Tuesday, April 10, 2007

BLUES, BACH & LEE McBEE Affect Poets

April 3 was Jonathan Holden's final Kansas Poets Shop Talk Series, moderated by Jerry Reeke and Greg German. As I listened to Jonathan read the poem "Shoptalk," I felt music--and a very specific music--informed the lines. I asked his wife Ana, also in the audience, if he had taken music lessons, but she said no. His memoir Guns and Boyhood in America (U. of Michigan Press) does not mention a musical background (it is a wonderful read in its own right).

Nonetheless, I asked the poet about this, and he brightened up. His father loved Bach, and so as a child, Jonathan heard recursive rhythms of Bach regularly. He noted the Bach Cantata 106 influenced him most. The turns (versa) of this great poet's lines follow the same hypnotic regularity of Bach phrasing, in my opinion. The accretion of details twined around one theme seems very musical. Jonathan also talked about how every poem is, in a way, a catalogue-poem (listing)--so this theme-and-variation is an easy parallel to musical structure, but termed in an alphabet of letters, not notes.

My older sister was a serious piano student, so I heard her practicing hours, every day. This indirect influence--and also my own mediocre career as a high school band and stage band musician--shapes my approach to poetry. Diane Wakoski has a wonderful poem "Thanking My Mother for Piano Lessons": about her single, working-class mother paying for piano lessons, at great sacrifice, and Wakoski's guilt about not using this training--until she realized she uses it extensively as a poet.

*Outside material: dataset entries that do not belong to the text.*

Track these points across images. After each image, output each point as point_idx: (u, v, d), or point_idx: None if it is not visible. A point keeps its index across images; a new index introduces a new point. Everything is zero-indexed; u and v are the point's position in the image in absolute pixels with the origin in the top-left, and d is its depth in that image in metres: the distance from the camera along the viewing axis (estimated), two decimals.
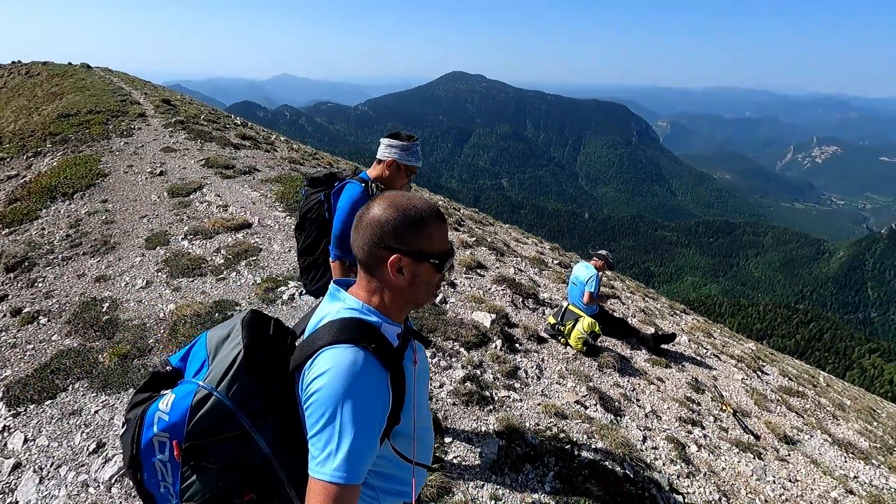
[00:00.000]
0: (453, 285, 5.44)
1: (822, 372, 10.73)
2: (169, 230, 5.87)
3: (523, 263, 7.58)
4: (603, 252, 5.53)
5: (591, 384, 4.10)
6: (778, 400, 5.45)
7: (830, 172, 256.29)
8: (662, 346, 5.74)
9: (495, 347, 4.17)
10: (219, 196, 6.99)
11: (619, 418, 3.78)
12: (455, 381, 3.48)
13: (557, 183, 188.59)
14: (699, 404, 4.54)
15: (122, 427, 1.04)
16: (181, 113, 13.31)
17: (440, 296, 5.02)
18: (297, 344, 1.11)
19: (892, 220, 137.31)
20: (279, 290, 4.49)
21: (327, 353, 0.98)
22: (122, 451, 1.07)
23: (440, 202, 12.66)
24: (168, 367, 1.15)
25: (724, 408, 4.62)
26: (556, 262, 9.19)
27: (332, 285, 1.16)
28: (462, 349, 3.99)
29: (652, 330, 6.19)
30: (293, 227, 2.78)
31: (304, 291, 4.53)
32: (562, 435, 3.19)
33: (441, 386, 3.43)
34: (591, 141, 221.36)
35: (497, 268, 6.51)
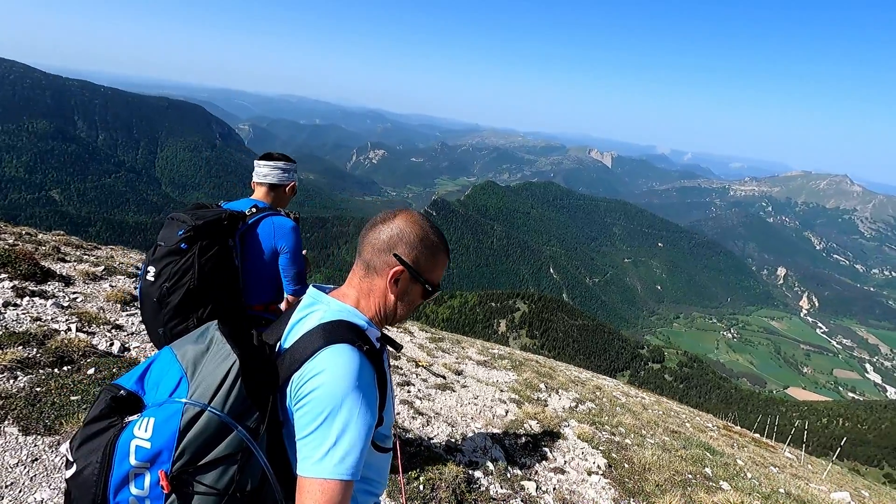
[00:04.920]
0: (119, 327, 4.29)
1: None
2: None
3: None
4: None
5: None
6: (436, 347, 7.06)
7: (383, 170, 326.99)
8: None
9: None
10: None
11: None
12: None
13: (135, 192, 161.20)
14: (401, 368, 5.40)
15: (70, 468, 0.90)
16: None
17: None
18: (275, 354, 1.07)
19: (426, 204, 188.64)
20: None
21: (324, 353, 0.97)
22: (74, 497, 0.91)
23: None
24: (122, 392, 0.97)
25: (417, 365, 5.67)
26: None
27: (311, 290, 1.14)
28: None
29: None
30: (174, 291, 1.81)
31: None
32: None
33: None
34: (168, 143, 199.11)
35: None
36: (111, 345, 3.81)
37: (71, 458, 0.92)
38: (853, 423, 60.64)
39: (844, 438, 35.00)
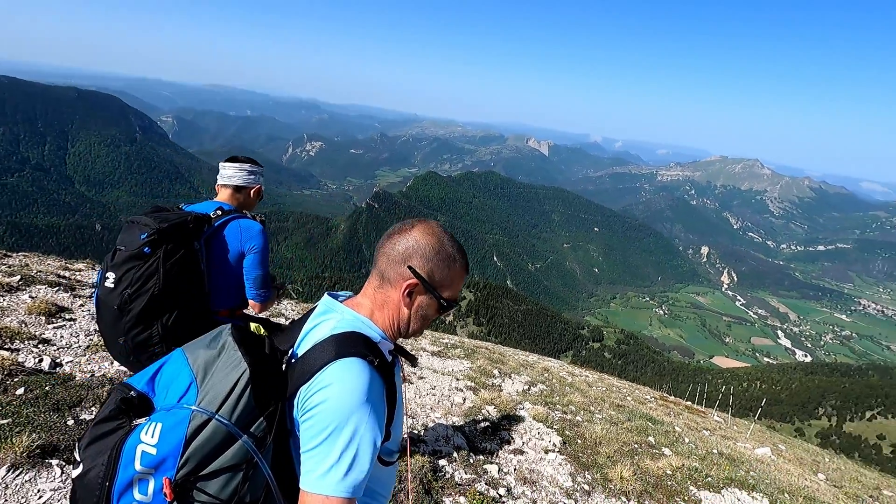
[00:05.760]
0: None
1: None
2: None
3: None
4: None
5: None
6: None
7: (321, 163, 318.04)
8: None
9: None
10: None
11: None
12: None
13: (44, 192, 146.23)
14: None
15: (77, 468, 0.91)
16: None
17: None
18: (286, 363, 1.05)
19: (367, 197, 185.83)
20: None
21: (334, 365, 0.95)
22: (79, 497, 0.90)
23: None
24: (132, 393, 0.97)
25: None
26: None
27: (326, 298, 1.12)
28: None
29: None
30: (138, 296, 1.74)
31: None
32: None
33: None
34: (81, 138, 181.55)
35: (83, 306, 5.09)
36: (40, 361, 3.51)
37: (78, 458, 0.92)
38: (769, 385, 66.98)
39: (764, 399, 38.59)
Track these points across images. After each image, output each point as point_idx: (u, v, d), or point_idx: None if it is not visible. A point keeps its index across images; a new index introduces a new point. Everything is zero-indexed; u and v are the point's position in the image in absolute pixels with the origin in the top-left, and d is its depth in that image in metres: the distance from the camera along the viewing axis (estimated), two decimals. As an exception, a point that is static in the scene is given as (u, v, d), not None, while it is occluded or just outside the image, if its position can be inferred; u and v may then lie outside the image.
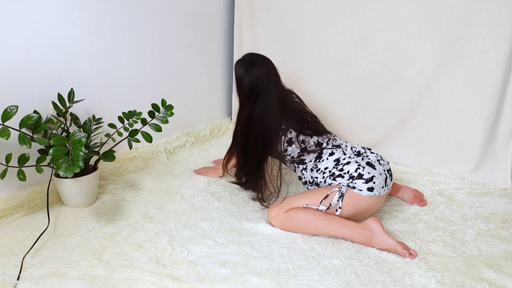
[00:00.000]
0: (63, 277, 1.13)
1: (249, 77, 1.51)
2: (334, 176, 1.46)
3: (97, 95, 1.82)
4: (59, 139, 1.27)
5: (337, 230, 1.35)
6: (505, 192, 1.77)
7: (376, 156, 1.51)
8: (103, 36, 1.79)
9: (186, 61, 2.28)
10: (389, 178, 1.48)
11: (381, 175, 1.43)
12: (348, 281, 1.16)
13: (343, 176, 1.44)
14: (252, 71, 1.51)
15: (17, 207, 1.51)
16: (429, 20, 1.82)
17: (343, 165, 1.46)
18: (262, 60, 1.55)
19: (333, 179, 1.47)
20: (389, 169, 1.50)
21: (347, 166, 1.45)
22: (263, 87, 1.50)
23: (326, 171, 1.49)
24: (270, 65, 1.55)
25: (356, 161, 1.45)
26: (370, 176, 1.40)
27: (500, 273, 1.20)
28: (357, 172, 1.42)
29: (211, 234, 1.41)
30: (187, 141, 2.32)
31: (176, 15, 2.13)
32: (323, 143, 1.55)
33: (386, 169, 1.48)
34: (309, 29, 2.20)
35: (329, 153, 1.52)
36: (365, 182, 1.40)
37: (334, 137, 1.60)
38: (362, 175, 1.41)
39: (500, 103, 1.75)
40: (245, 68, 1.53)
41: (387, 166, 1.51)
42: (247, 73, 1.52)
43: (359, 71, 2.10)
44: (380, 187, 1.41)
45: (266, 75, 1.52)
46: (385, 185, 1.44)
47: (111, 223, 1.48)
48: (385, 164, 1.50)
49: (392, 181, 1.52)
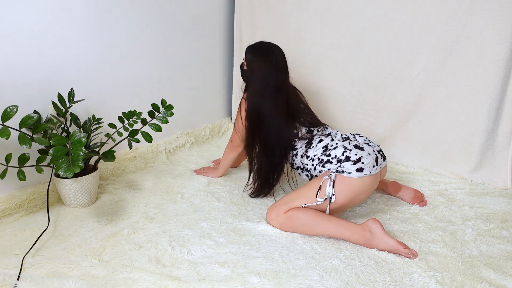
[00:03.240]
0: (63, 277, 1.14)
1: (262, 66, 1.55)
2: (323, 163, 1.47)
3: (97, 95, 1.82)
4: (59, 139, 1.27)
5: (337, 231, 1.35)
6: (505, 192, 1.77)
7: (365, 139, 1.52)
8: (103, 36, 1.79)
9: (186, 61, 2.28)
10: (381, 158, 1.47)
11: (370, 155, 1.42)
12: (348, 281, 1.16)
13: (331, 161, 1.44)
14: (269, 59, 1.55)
15: (17, 207, 1.51)
16: (429, 20, 1.82)
17: (330, 150, 1.47)
18: (276, 49, 1.59)
19: (322, 166, 1.47)
20: (380, 150, 1.50)
21: (334, 151, 1.46)
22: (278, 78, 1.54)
23: (315, 158, 1.50)
24: (283, 54, 1.59)
25: (343, 145, 1.46)
26: (358, 157, 1.40)
27: (500, 273, 1.20)
28: (344, 155, 1.42)
29: (211, 234, 1.41)
30: (187, 141, 2.32)
31: (176, 15, 2.13)
32: (314, 130, 1.57)
33: (376, 150, 1.48)
34: (309, 29, 2.20)
35: (319, 140, 1.53)
36: (353, 163, 1.39)
37: (326, 127, 1.62)
38: (349, 157, 1.41)
39: (500, 103, 1.75)
40: (258, 55, 1.56)
41: (377, 147, 1.50)
42: (261, 61, 1.55)
43: (359, 71, 2.10)
44: (370, 167, 1.40)
45: (283, 66, 1.57)
46: (376, 164, 1.42)
47: (111, 223, 1.48)
48: (375, 145, 1.50)
49: (385, 162, 1.50)
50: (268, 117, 1.53)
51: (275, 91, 1.53)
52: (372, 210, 1.61)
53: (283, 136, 1.54)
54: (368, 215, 1.56)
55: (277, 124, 1.52)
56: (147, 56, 2.03)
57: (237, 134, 1.71)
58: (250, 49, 1.60)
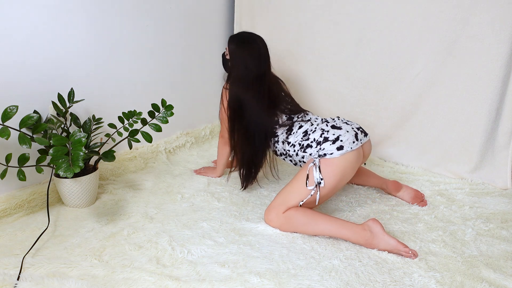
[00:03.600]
0: (63, 277, 1.14)
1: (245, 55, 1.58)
2: (304, 148, 1.50)
3: (97, 95, 1.82)
4: (59, 139, 1.27)
5: (337, 231, 1.35)
6: (505, 192, 1.77)
7: (343, 120, 1.55)
8: (103, 36, 1.79)
9: (186, 61, 2.28)
10: (361, 134, 1.49)
11: (349, 132, 1.45)
12: (348, 281, 1.16)
13: (311, 145, 1.47)
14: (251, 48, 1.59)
15: (17, 207, 1.51)
16: (429, 20, 1.82)
17: (310, 134, 1.50)
18: (258, 38, 1.63)
19: (303, 151, 1.50)
20: (359, 127, 1.52)
21: (313, 134, 1.49)
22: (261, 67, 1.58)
23: (296, 143, 1.53)
24: (264, 44, 1.63)
25: (321, 128, 1.50)
26: (336, 136, 1.43)
27: (500, 273, 1.20)
28: (322, 137, 1.46)
29: (211, 234, 1.41)
30: (187, 141, 2.32)
31: (176, 15, 2.13)
32: (294, 117, 1.60)
33: (355, 127, 1.50)
34: (309, 29, 2.20)
35: (299, 126, 1.56)
36: (332, 143, 1.42)
37: (306, 113, 1.64)
38: (327, 137, 1.44)
39: (500, 103, 1.75)
40: (241, 45, 1.60)
41: (356, 125, 1.53)
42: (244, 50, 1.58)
43: (359, 71, 2.10)
44: (350, 142, 1.42)
45: (265, 55, 1.61)
46: (356, 140, 1.45)
47: (111, 223, 1.48)
48: (354, 124, 1.53)
49: (367, 137, 1.52)
50: (249, 105, 1.56)
51: (257, 80, 1.57)
52: (373, 211, 1.61)
53: (263, 123, 1.57)
54: (368, 216, 1.56)
55: (258, 111, 1.56)
56: (147, 56, 2.03)
57: (223, 125, 1.72)
58: (232, 39, 1.63)
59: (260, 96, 1.56)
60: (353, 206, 1.65)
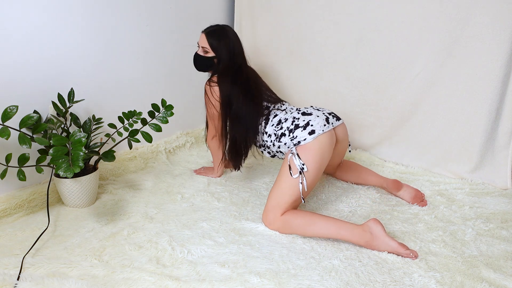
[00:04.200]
0: (63, 277, 1.14)
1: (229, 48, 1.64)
2: (278, 138, 1.54)
3: (97, 95, 1.82)
4: (59, 139, 1.27)
5: (336, 232, 1.34)
6: (505, 192, 1.77)
7: (315, 107, 1.59)
8: (103, 36, 1.79)
9: (186, 61, 2.27)
10: (333, 118, 1.53)
11: (319, 117, 1.49)
12: (348, 281, 1.16)
13: (285, 134, 1.51)
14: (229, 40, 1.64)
15: (17, 207, 1.51)
16: (429, 20, 1.82)
17: (283, 123, 1.54)
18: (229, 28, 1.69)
19: (279, 141, 1.54)
20: (331, 112, 1.56)
21: (285, 123, 1.53)
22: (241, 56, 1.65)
23: (272, 134, 1.56)
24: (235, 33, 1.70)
25: (293, 116, 1.54)
26: (306, 122, 1.47)
27: (500, 273, 1.20)
28: (293, 124, 1.50)
29: (211, 234, 1.41)
30: (187, 141, 2.32)
31: (176, 15, 2.13)
32: (270, 106, 1.64)
33: (327, 112, 1.55)
34: (309, 29, 2.20)
35: (274, 115, 1.60)
36: (303, 129, 1.46)
37: (283, 103, 1.67)
38: (298, 124, 1.48)
39: (500, 103, 1.75)
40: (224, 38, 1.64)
41: (328, 111, 1.58)
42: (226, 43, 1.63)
43: (359, 71, 2.10)
44: (321, 126, 1.46)
45: (239, 44, 1.68)
46: (327, 123, 1.48)
47: (111, 223, 1.48)
48: (325, 110, 1.57)
49: (340, 121, 1.56)
50: (239, 96, 1.59)
51: (239, 71, 1.63)
52: (373, 211, 1.61)
53: (251, 111, 1.60)
54: (369, 216, 1.56)
55: (247, 102, 1.59)
56: (147, 56, 2.03)
57: (211, 121, 1.75)
58: (211, 35, 1.65)
59: (244, 85, 1.61)
60: (353, 206, 1.65)
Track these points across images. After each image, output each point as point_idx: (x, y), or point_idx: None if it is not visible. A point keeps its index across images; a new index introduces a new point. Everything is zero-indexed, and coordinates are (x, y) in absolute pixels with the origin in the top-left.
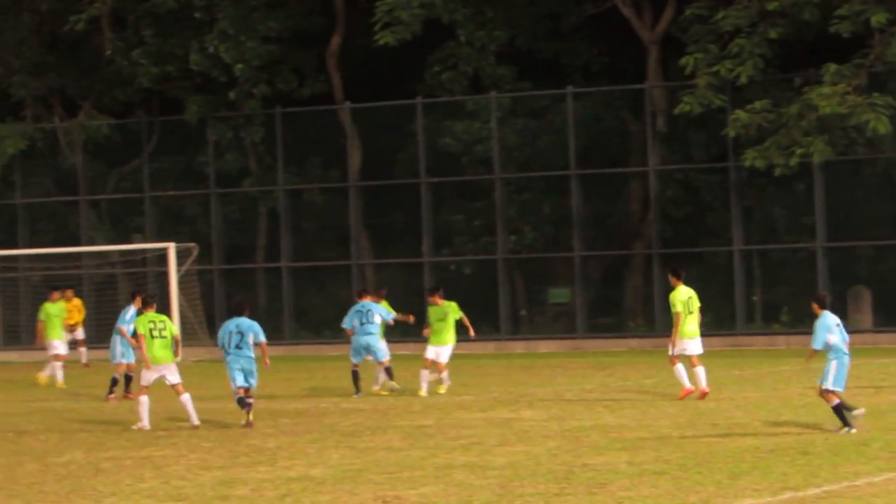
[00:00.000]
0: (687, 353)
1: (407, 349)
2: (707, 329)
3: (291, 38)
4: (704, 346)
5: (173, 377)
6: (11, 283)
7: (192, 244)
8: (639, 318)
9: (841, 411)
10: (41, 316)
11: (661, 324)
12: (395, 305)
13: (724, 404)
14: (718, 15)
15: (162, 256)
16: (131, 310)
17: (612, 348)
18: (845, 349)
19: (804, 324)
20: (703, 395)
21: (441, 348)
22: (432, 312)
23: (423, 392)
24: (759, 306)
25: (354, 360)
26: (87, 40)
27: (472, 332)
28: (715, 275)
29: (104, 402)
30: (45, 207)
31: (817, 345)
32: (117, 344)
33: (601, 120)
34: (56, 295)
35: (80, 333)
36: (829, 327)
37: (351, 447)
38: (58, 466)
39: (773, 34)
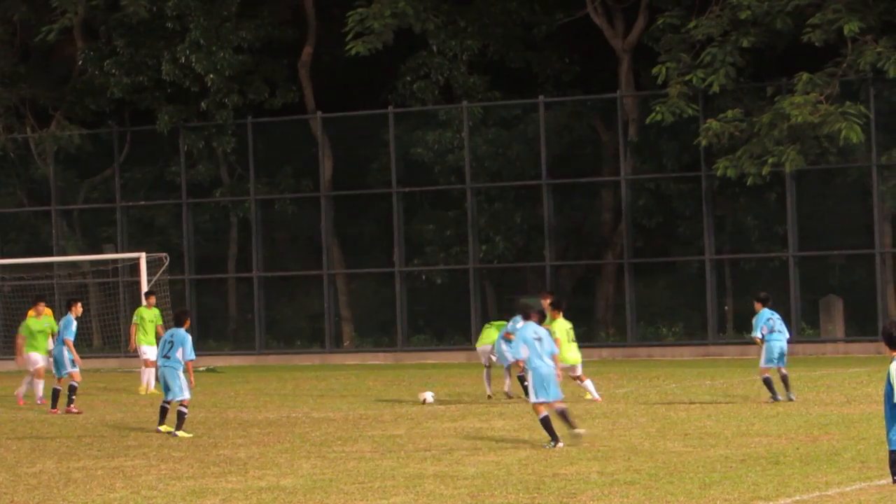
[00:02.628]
0: (576, 373)
1: None
2: (678, 339)
3: (263, 49)
4: (675, 354)
5: None
6: None
7: (164, 254)
8: (610, 328)
9: (549, 424)
10: (135, 319)
11: (633, 334)
12: (366, 316)
13: (695, 414)
14: (690, 24)
15: (133, 266)
16: (70, 318)
17: (584, 358)
18: (541, 360)
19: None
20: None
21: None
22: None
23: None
24: (731, 316)
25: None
26: (59, 50)
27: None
28: (686, 284)
29: (60, 414)
30: (17, 217)
31: (517, 355)
32: (64, 355)
33: (573, 129)
34: (153, 300)
35: (49, 343)
36: (525, 339)
37: (322, 457)
38: (28, 476)
39: (745, 43)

And also I listened to blues and jazz as a youngster. Kansas (west of KC) has an unrecognized history of jazz tradition. My great-uncle John Dotson owned the Blue Moon nightclub in Wichita, and I remember my father's stories of all the great jazz legends who appeared there: King Oliver, Sydney Bechet, Louis Armstrong, Count Basie, Charlie Parker and others. Wichita was on the train line from KC to LA, so it was a natural stop for musicians. Charlie Parker first recorded in Wichita, at a radio station (this is in his new biography).


April 2 was the last Mon. evening appearance for awhile of Lee McBee and Pat Nichols, blues musicians, at the Jackpot saloon in Lawrence. What a show. McBee has played in the Lawrence area since the 70s, and I've seen him in Topeka, Lawrence, and KC. His performances are history lessons, as he reels out tunes from earliest decades to the present. This is a living oral history, and since recordings, more documentation sorts out the lineages. His career is a testament of commitment. I thank him and all the musicians who work ragged hours and travel to preserve and celebrate musical heritage.

Sonny Kenner is another KC area blue musician who loved the tradition so much he became a walking museum. Sonny played with Jay McShann and Charlie Parker and others. I glimpsed him as a side musician, uncredited, on the McShann segment of Ken Burns' jazz documentary. He greatly impressed on me the importance of passing on the best of our traditions to the next generation.

Jack Micheline was one of the first poets I read who opened my eyes to American, real-language, present-time poetry, especially "Streetcall New Orleans," set in a walking cadence rhythm. Because of musicians, I am a poet.